Gli esseri umani vivendo rappresentano la propria vita, quindi provano a identificarsi individualmente, relazionalmente, collettivamente. Le rappresentazioni identitarie si intrecciano tra loro, perciò non avvengono mai in condizioni mentalmente libere. Ci influenziamo a vicenda mentre le ideologie dominanti esercitano il loro potere sempre negativo, spesso devastante. La libertà di identificarci non è mai solo personale ed è necessariamente complessa come la nostra esistenza perché riguarda i vari aspetti delle soggettività. Così succede che in diverse epoche oppressive la questione del “chi siamo?” viene posta concentrandosi su un aspetto trascurando o sottovalutando gli altri.
Alla fine dello scorso millennio per chi anelava alla liberazione l’identità sociale aveva un ruolo preponderante. L’anelito collettivo era schiacciante mettendo in secondo piano l’identità personale, la cui esigenza non per questo spariva. Tant’è che per reazione negli ultimi vent’anni è venuta crescendo in modo unilaterale la ricerca spasmodica e irrazionale dell’identità individuale dando per scontata la questione di chi siamo assieme. Però in sottofondo quest’ultima continua a urgere e ad esercitare un peso fondamentale. I rapporti più svariati così come le collettività macroscopiche o ristrette di diverso tipo, da quelle etniche a quelle religiose, dalle comunità di luogo a quelle familiari continuano a caratterizzarci, lo si voglia o no.
Allora è necessario cercare di capire che la ricerca delle identità ha inevitabilmente diverse voci che ci riguardano tutte/i e ciascuna/o. Di più è opportuno provare ad organizzare il nostro pensiero identitario secondo un ordine credibile ed utile a vivere meglio. Per concepirlo possiamo fare appello al nesso inseparabile tra il nostro corpo e la nostra mente, imparando a pensare la nostra fisicità e a incarnare il nostro pensiero. Scopriremo così la nostra naturalità inscindibile dalla nostra coscienza, la materia viva di cui siamo fatti che ci permette di rappresentare il mondo, gli altri, noi stessi. In questo fecondo esercizio autobiografico si intravede il carattere naturalmente culturale degli esseri umani.

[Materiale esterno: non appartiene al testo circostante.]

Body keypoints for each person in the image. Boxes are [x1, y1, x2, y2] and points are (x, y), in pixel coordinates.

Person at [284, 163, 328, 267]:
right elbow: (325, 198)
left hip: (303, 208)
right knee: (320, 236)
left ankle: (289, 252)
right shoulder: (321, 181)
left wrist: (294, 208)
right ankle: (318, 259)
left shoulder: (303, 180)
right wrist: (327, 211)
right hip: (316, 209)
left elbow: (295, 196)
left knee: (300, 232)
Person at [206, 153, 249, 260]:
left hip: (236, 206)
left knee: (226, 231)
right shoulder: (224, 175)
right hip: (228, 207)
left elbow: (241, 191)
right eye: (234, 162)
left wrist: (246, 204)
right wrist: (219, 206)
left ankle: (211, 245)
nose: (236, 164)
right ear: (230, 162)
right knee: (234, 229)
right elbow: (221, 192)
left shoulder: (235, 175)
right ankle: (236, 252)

Attualmente il riconoscimento della natura umana viene spesso negato da spropositi culturalisti, frutto di errori, di malafede o di semplice ignoranza, generando terribili contraddizioni. Infatti: se non si riconosce la natura umana, come è possibile riconoscere e rispettare la natura tutta che viene prima di noi e va oltre noi? Oppure la si considera ma si colloca l’umanità fuori di essa in una sfera inqualificabile, arbitraria, assurda? Viceversa: considerare parte della natura in generale la nostra natura, unica come quella di tutte le altre specie viventi, ci permette di partire col piede giusto nell’identificarci.
Ci riconosciamo come una specie unitaria, in cui siamo tutti parenti e tutti differenti, naturalmente costituita dal genere femminile, primo per caratteri biologici non unicamente sessuali, e dal genere maschile. Su queste basi originarie, naturali e incancellabili – che rappresentiamo e interpretiamo culturalmente – si può operare la propria fondamentale scelta individuale e di conseguenza orientare liberamente le proprie scelte relazionali e comuni, di cui siamo protagoniste/i e a cui dobbiamo corrispondere nel rispetto delle altrui scelte.
Insomma quello identitario è un intreccio costante inevitabile che può diventare un imbroglio o, anche peggio, un inganno che ci ingabbia in schemi precostituiti dannosi e che ci illude di poter essere di volta in volta chi ci immaginiamo di essere, prescindendo dalle altre e dagli altri. In alternativa, invece, l’intreccio può essere una meravigliosa opportunità di scelta del bene possibile basata su una ricerca costante e coerente compiuta in prima persona singolare e plurale, dove il nostro io si forma come protagonista relazionale e collettivo. Una scelta libera sapendo che nessuno può essere veramente libera/o da solo.